Book Traces demonstrates the fluidity between General and Special Collections. Identifying the possible victim of the Davis girls’ April Fool’s prank, verifying that the Rives family resided in Paris during William’s term as foreign minister, discovering that E.R. Reynolds entertained more than a minor fascination with Poe…many of the discoveries I made in my work with Book Traces wouldn’t have been possible without considering UVA’s General and Special Collections holdings. This kind of work raises questions about the methods and metrics used to designate books to either of the two collections. One book that was possibly given to a diplomat’s daughter by the Queen of France, another owned and signed by the son of “The Female Poe,” several others that provide insight into a prominent author’s literary process, another that contains as much pencil as it does ink in the form of biting poetry…I didn’t choose these texts carelessly, but I had no idea how rich their stories would be. I only researched nine books in my work with Book Traces, I can only imagine the treasures and tales contained in the thousands of other possible subjects.

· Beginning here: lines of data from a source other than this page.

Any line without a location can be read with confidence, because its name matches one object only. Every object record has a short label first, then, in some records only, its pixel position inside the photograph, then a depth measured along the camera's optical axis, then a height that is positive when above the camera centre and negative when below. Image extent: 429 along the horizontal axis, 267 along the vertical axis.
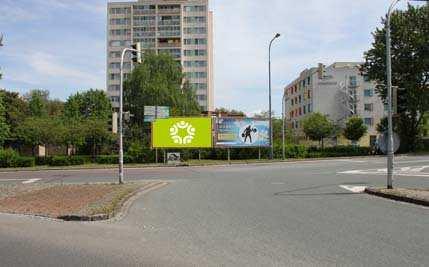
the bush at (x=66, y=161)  46.55 -1.29
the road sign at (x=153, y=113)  54.94 +3.27
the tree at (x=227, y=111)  122.39 +7.86
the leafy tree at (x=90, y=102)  96.62 +7.69
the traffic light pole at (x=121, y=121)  23.10 +1.03
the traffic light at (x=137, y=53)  23.45 +3.92
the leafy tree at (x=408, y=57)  56.50 +9.18
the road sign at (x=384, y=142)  19.48 +0.11
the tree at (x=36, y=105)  87.06 +6.56
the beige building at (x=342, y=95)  103.38 +9.49
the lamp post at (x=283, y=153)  48.78 -0.69
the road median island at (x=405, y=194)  15.10 -1.47
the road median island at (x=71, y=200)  13.65 -1.65
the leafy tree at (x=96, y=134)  52.62 +1.11
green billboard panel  49.59 +1.21
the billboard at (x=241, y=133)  50.50 +1.13
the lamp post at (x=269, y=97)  49.00 +4.26
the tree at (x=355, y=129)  77.50 +2.25
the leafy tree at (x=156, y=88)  75.12 +7.90
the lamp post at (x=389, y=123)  18.84 +0.77
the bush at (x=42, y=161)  47.59 -1.31
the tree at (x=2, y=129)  55.01 +1.68
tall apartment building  128.62 +26.34
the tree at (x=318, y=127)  77.25 +2.49
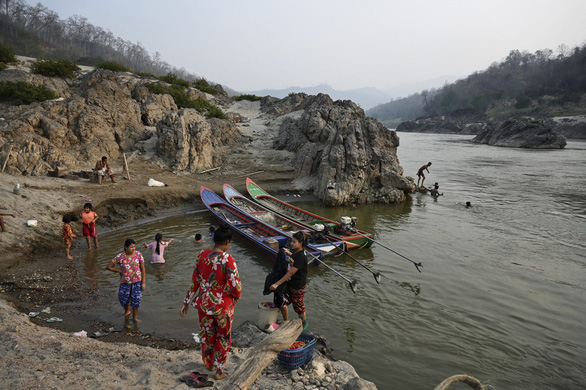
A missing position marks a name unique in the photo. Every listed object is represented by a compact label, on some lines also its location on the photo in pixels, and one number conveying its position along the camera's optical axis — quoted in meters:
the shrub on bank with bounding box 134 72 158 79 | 32.11
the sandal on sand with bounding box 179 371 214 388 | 3.86
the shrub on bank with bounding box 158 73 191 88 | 32.50
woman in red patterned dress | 3.91
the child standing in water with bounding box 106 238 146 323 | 6.02
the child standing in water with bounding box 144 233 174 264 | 9.45
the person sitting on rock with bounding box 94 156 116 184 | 14.75
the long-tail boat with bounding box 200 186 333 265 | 10.27
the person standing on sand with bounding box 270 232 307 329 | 5.61
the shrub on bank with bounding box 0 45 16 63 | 23.92
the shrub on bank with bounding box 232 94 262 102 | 39.53
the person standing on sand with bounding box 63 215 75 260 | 9.25
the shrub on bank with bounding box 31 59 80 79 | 22.47
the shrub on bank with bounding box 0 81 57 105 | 18.41
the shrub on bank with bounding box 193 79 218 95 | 37.50
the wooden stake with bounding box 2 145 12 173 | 13.51
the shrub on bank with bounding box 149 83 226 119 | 26.23
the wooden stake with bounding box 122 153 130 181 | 16.08
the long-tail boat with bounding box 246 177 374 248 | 11.38
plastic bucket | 5.70
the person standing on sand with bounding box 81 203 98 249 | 9.66
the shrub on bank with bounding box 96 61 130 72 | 29.67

Book Traces research is worth doing because we can do it. The internet makes easily accessible a ridiculous trove of information. Full-text searchable newspaper archives allow us to find the obituary of a 20-year-old UVA student’s drowning at a beach in Georgia. User-maintained genealogical websites fill in the family trees of even the most average American family. Google collects all of the most relevant hits on any person’s name (be they a geologist, a pianist, or the owner of a frame shop) and assembles them in a clickable list. But, at the same time, Book Traces research requires a return to techniques rarely required of us (students) these days. It sends us to Special Collections to sift through boxes thick with correspondence in cursive. It beckons us into the Alderman stacks to search for texts related to our research subject. A Book Traces research project starts with a physical book and it’s rarely complete without consulting physical materials. Book Traces revealed to me how much information is not digitized. If my research had been restricted merely to the internet, I never would have found the Davis girl’s report cards, identifying a possible victim of their April Fool’s Day prank. I wouldn’t have seen the correspondence between Judith and her daughter-in-law, so I couldn’t have verified that the Rives family accompanied their father to Paris during his term as foreign minister. I wouldn’t have seen the 1891 Corks and Curls, so I wouldn’t have able to list the extracurriculars that the Nicolson brothers participated in. I might have discovered that E.R. Reynolds collected Poe, but I wouldn’t have observed that he bound all of his Poe materials in matching marbled paper. What’s more, if I had had access to more physical documents and materials (specifically those I that were in the William and Mary Special Collections Library, in the library of the Historical Society of Philadelphia, etc.), I likely could have told still richer stories. Book Traces illustrates wonderfully the immense and unprecedented power that the internet possesses. At the same time, Book Traces suggests that we lose depth and complexity when we rely too heavily on digital research. Book Traces simultaneously embraces and resists movement towards digitization. It acknowledges the boon that the internet provides. But it sees digitization as an exciting complement, not a replacement, to traditional research practices.